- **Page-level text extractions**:
::::::

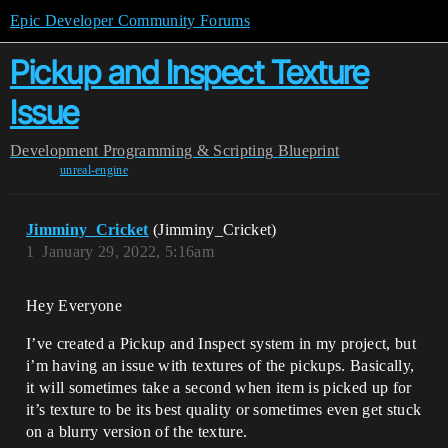
Epic Developer Community Forums
Pickup and Inspect Texture
Issue
Development
Programming & Scripting
Blueprint
unreal-engine
Jimminy_Cricket
(Jimminy_Cricket)
1
January 29, 2022, 5:16am
Hey Everyone
I’ve created a Pickup and Inspect system in my project, but
i’m having an issue with textures of the pickups. Basically,
it will sometimes take a second when item is picked up for
it’s texture to be its best quality or sometimes even get stuck
on a blurry version of the texture.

::::::

- **Written task**: Turn these lines into a numbered list, leaving out any blank lines and excluding the pictures from the answer.

- **Problem solution**:
1. Epic Developer Community Forums
2. Pickup and Inspect Texture
3. Issue
4. Development
5. Programming & Scripting
6. Blueprint
7. unreal-engine
8. Jimminy_Cricket
9. (Jimminy_Cricket)
10. 1
11. January 29, 2022, 5:16am
12. Hey Everyone
13. I’ve created a Pickup and Inspect system in my project, but
14. i’m having an issue with textures of the pickups. Basically,
15. it will sometimes take a second when item is picked up for
16. it’s texture to be its best quality or sometimes even get stuck
17. on a blurry version of the texture.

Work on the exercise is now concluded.